Nordirland und seine Sehenswürdigkeiten

8. September | Reise | Keine Kommentare

Nordirland umfasst seit der Abspaltung von der Republik Irland ein Gebiet von nicht ganz 14.000 Quadratkilometern, in dem es eine Menge zu entdecken gibt. Vor allem seine Landschaften und Naturdenkmäler laden zum Entdecken ein, während sich das kulturelle Leben längst nicht nur in der Hauptstadt Belfast abspielt.

Wer in Nordirland unterwegs ist, hat zahlreiche Sehenswürdigkeiten zur Auswahl. Allein die Fülle an Museen ist ebenso erstaunlich wie ihre Vielfalt, sie reicht von großen modernen Einrichtungen bis hin zu kleinen, verträumten Galerien und historischen Gebäuden. Liebhaber zeitgenössischer Kunst beispielsweise können diese in Belfast in gleich fünf Galerien bewundern, darunter die Golden Thread Gallery und Belfast Exposed. Wer dagegen etwas für die Geschichte der Eisenbahn übrig hat, sollte sich einen Besuch im Downpatrick Railway Museum in Down nicht entgehen lassen.

Kunst, Kultur und Geschichte in Nordirland erleben

Die Museen Nordirlands sind sowohl der Kultur und Geschichte des Landes als auch Meisterwerken anderer Nationen gewidmet. Das Ulster Museum inmitten des Botanischen Gartens der nordirischen Hauptstadt präsentiert eine große Vielfalt an Gemälden, archäologischen Schätzen, botanischen und zoologischen Artefakten, welche die Einrichtung zum größten aller Museen in Nordirland machen. Die seit 2001 in der Queen’s University gelegene Naughton Gallery ist zwar deutlich kleiner, zieht aber nichtsdestotrotz rund 16.000 Kunst-interessierte Besucher jährlich an und präsentiert ihnen eine spannende und lebendige Vielfalt an Werken von nationalen und internationalen Künstlern.

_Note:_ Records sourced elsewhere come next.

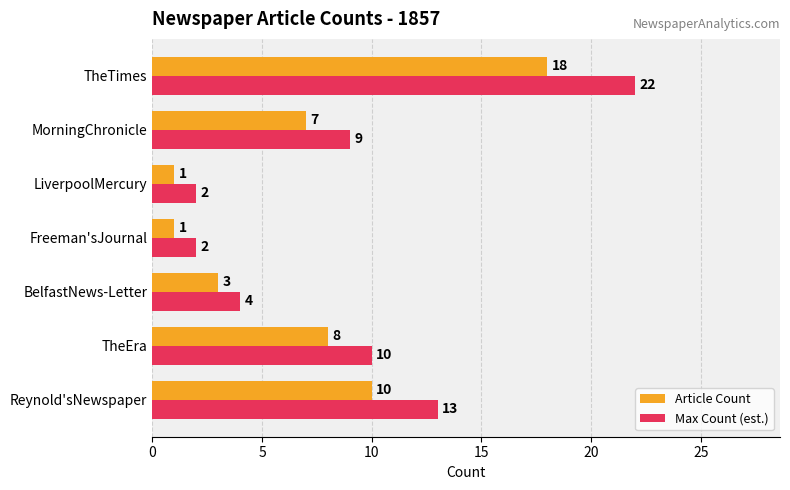

List the series in order of their overall mean, highest first.

Max Count (est.), Article Count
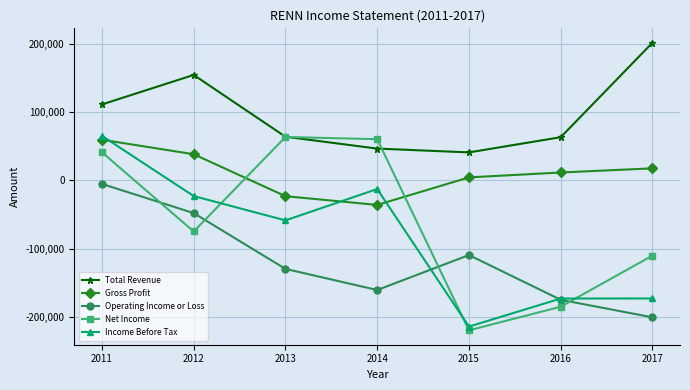

How many lines are shown in the chart?

5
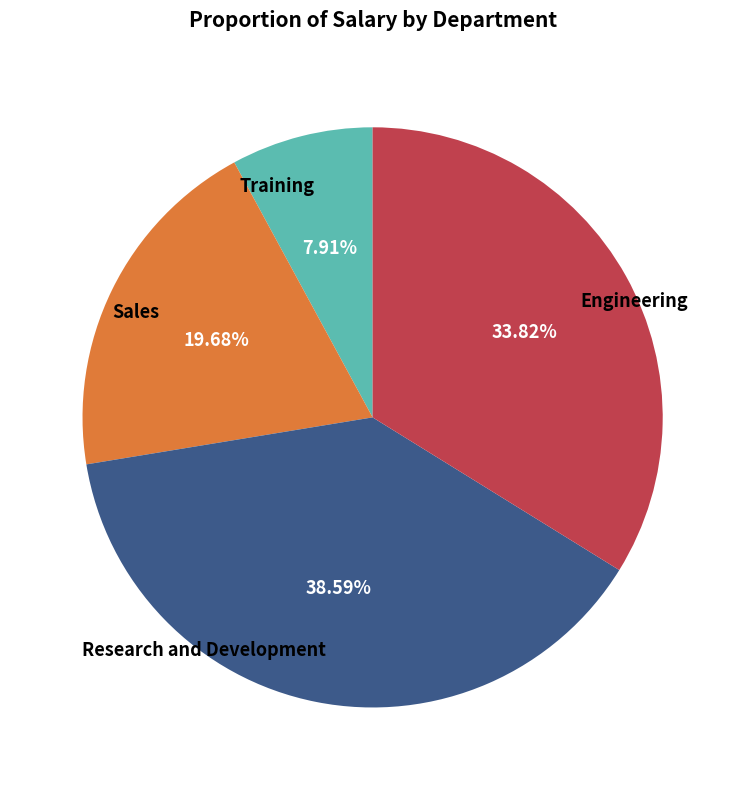

To the nearest percent, what is the average slice percentage?

25%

Auch wer etwas für Schlösser und andere historische Gebäude übrig hat, wird auf einer Reise durch Nordirland auf seine Kosten kommen. Eines der bekanntesten ist Belfast Castle, das in den 1860er Jahren, zur Zeit des Gothic Revival in der Architektur, erbaut wurde und noch heute die Hauptstadt Nordirlands überblickt: Die Aussicht von hier oben zu genießen, ist ein absolutes Muss für jeden Besucher, zumal sich die Anlage wunderbar als Ausgangspunkt für eine Erkundungstour der Stadt eignet. Auch Dungiven Castle im County Londonderry oder Gosford Castle im County Armagh sind einen Besuch wert, und Mount Stewart – Ein altehrwürdiges Herrenhaus aus dem 18. Jahrhundert – verzaubert mit seiner wunderschönen Gartenanlage ganz sicher jeden Interessierten.

Nordirland und seine natürlichen Sehenswürdigkeiten

Die weiten grünen Ebenen, die geheimnisvoll anmutenden Seen und die Mourne Mountains bestimmen das Bild dieses Teils der grünen Insel. Hier kann der Naturliebhaber nach Herzenslust Wandern, Angeln, Radfahren oder einfach nur die frische Luft genießen, und wer die Küsten Nordirlands erkunden möchte, tut dies vor allem auf einer der zahlreich angebotenen Bootstouren. Etwa 30 Kilometer westlich der Hauptstadt gelegen ist Lough Neagh, eines der beliebtesten Reiseziele in Nordirland und der größte aller Seen in Großbritannien, doch auch Lough Erne oder Strangford Lough wissen zu begeistern.

Unbedingt besuchen sollte man den Giant’s Causeway an der Nordost-Küste in County Arnim, ein Naturdenkmal der besonderen Art: Rund 40.000 Säulen aus Basaltgestein formen hier einen Damm von bis zu 12 Metern Höhe, der mitten in die See führt. 1986 wurde diese Formation, die Besucher gern zu einem Spaziergang nutzen, von der UNESCO zum Weltnaturerbe erklärt. Zumindest hier sollte jeder Nordirland-Reisende einmal gewesen sein; Welche natürlichen und kulturellen Stätten man sich sonst ansehen sollte, kann angesichts der großen Auswahl nur nach den ganz persönlichen Interessen entschieden werden. Fest steht nur eines: Langweilig wird es für Touristen in Nordirland sicherlich nicht.